Dear Editor:

We read with interest the article by Yazar et al. about two patients, a 15-year-old female (patient-1) and a 12-year-old female (patient-2) with subdural empyema being attributed to infection with SARS-CoV-2 [1]. In both patients, the SARS-CoV-2 infection remained asymptomatic [1]. Both patients benefited from antibiotics and resection of the empyema and made an incomplete recovery until the last follow-up, 10 days after surgery (patient-1) and 1 week after surgery (patient-2) [1]. Patient-2 additionally required steroids for cerebral edema and anti-seizure drugs for seizures [1]. Cultures from the empyema grew Streptococcus constellatus in both patients [1]. The study is appealing but raises concerns that warrant further discussion.

We disagree with the notion that SARS-CoV-2 was responsible for subdural empyema [1]. No convincing arguments were provided that unequivocally prove that the virus was truly responsible for the empyema. Arguments against a causal relation are that the SARS-CoV-2 infection obviously remained asymptomatic and that subdural empyema has been only rarely reported in association with a SARS-CoV-2 infection [2]. It is quite conceivable that the positive PCR test for SARS-CoV-2 is a random finding and has nothing to do with the subdural empyema.

+++

▶ Apply what you read:
1. According to the letter on subdural empyema and SARS-CoV-2, what organism grew in the empyema cultures of both patients?
2. Write the next part of the letter on subdural empyema and SARS-CoV-2, picking up after its last sentence.
The entries have nothing to do with the letter on subdural empyema and SARS-CoV-2.

+++

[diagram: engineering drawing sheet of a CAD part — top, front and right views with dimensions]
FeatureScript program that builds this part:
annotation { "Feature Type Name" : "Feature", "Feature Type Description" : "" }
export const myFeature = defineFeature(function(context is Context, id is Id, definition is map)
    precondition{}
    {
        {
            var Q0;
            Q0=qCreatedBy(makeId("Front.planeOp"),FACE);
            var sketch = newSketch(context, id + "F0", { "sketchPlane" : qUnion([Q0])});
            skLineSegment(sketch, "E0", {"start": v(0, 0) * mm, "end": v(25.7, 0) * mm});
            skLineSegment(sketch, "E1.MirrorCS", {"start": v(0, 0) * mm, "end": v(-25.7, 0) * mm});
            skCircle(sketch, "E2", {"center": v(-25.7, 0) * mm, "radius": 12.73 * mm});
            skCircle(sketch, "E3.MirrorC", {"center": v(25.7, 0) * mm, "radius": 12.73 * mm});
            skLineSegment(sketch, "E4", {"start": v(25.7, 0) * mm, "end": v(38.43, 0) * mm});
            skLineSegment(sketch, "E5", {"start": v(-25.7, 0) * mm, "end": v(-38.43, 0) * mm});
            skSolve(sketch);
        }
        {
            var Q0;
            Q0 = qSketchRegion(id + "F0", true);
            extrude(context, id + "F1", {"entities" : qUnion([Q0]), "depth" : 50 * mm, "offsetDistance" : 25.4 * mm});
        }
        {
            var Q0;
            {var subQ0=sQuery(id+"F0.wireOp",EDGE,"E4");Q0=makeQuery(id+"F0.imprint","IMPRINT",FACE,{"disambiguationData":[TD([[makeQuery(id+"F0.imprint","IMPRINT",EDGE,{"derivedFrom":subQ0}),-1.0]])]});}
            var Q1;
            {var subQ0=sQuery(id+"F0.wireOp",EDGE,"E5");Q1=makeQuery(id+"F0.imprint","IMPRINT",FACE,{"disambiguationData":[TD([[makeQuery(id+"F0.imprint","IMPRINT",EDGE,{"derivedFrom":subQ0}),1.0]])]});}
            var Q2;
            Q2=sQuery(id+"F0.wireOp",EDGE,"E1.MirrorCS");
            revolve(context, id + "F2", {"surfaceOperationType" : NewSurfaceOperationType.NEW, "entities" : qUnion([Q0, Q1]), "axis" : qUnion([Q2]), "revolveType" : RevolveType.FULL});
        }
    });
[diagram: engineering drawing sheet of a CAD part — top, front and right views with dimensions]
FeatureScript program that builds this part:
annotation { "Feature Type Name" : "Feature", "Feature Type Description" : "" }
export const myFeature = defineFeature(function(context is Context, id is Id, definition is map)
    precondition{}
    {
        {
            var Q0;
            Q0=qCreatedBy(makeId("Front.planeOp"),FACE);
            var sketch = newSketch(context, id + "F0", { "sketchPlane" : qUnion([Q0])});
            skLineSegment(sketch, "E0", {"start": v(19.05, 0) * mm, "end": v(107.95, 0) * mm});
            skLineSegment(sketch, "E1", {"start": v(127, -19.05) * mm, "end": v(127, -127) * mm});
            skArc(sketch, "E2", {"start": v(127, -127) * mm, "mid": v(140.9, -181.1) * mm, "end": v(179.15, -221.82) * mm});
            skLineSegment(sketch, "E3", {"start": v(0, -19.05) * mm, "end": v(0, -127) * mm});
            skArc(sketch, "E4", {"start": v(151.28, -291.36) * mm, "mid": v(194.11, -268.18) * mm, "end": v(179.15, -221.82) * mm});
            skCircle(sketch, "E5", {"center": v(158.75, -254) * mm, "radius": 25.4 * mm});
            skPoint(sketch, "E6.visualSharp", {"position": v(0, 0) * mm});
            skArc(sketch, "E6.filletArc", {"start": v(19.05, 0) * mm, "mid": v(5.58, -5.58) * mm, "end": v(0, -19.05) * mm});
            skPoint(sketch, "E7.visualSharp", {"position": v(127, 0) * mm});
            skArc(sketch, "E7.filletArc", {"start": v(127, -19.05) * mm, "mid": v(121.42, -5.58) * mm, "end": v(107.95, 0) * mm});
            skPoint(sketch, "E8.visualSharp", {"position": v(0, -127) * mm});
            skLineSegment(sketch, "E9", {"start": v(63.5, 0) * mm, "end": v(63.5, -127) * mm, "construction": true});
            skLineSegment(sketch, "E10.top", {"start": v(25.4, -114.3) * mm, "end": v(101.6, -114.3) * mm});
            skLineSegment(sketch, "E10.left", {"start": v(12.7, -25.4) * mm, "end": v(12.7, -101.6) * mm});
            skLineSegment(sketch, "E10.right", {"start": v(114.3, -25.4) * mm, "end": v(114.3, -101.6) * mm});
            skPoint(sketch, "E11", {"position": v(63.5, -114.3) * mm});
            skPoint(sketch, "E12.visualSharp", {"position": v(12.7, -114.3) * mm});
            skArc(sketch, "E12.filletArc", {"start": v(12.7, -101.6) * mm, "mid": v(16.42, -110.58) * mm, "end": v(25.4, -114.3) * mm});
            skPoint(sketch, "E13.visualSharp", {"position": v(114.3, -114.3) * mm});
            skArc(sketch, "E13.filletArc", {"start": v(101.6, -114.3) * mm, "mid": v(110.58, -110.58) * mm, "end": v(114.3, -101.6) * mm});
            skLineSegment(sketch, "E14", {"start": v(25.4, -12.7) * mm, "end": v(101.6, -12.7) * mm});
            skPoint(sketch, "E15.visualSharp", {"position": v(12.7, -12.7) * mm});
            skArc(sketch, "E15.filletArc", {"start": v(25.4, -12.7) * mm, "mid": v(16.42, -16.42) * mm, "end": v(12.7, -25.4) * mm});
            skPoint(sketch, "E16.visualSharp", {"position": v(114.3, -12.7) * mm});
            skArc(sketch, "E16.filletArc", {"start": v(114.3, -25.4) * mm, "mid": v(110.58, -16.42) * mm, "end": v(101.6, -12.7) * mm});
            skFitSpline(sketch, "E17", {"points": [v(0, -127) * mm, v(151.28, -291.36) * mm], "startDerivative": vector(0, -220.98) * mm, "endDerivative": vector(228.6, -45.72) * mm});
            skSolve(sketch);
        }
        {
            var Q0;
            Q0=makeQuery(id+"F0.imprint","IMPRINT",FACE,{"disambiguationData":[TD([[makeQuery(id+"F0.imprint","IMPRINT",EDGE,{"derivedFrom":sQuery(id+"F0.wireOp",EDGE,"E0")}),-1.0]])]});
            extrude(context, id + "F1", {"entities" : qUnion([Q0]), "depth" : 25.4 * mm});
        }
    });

+++

▶ Responses to the tasks:
1. Streptococcus constellatus

2.
A limitation of the study is that both patients did not undergo cerebrospinal fluid (CSF) examinations [1]. Because subdural empyema can be a complication of meningitis, it is crucial that meningitis is ruled out by CSF examinations. Because the study claims that SARS-CoV-2 was the cause of subdural empyema [1], it is also required that the CSF is investigated for the presence or absence of the SARS-CoV-2 virus by RT-PCR. A further limitation of the study is that neither blood cultures for bacteria or fungi nor virus panels were carried out to assess if the patients had a bacterial or fungal infection or a viral infection other than SARS-CoV-2. Because blood tests were indicative of sepsis (elevated procalcitonin), it is necessary to confirm or rule out the presence of Streptococcus constellatus in the blood or other compartments. Furthermore, subdural empyema can be due to hematogenic spread from a focus outside the brain or the meninges [3], why it is necessary to rule out any infectious focus outside the central nervous system.

Another limitation is that the vaccination status of both patients was not reported [1]. Patient-1 was admitted in September 2021 and patient-2 in October 2021, which means at a time when SARS-CoV-2 vaccinations were already available.

A further limitation of the study is that sinusitis has not been ruled out as a cause of subdural empyema [1]. Sinusitis is a common cause of subdural empyema in children and adults [4]. There is also no mention of either patient had otitis media prior to the detection of the subdural empyema. Also, otitis media is a common cause of subdural empyema [5].

Because venous thrombosis has been suspected to play a pathophysiological role in the development of subdural empyema, it is crucial that venous sinus thrombosis (VST) be ruled out by magnetic resonance venography (MRV). There is also a need to rule out tuberculosis.

Overall, the study carries obvious limitations that require re-evaluation and discussion. Clarifying these weaknesses would strengthen the conclusions and could make the study even more interesting. Before attributing subdural empyema to infection with SARS-CoV-2, differential causes, particularly sinusitis, otitis, meningitis, mastoiditis, previous head surgery, and previous traumatic brain injury, must be thoroughly ruled out.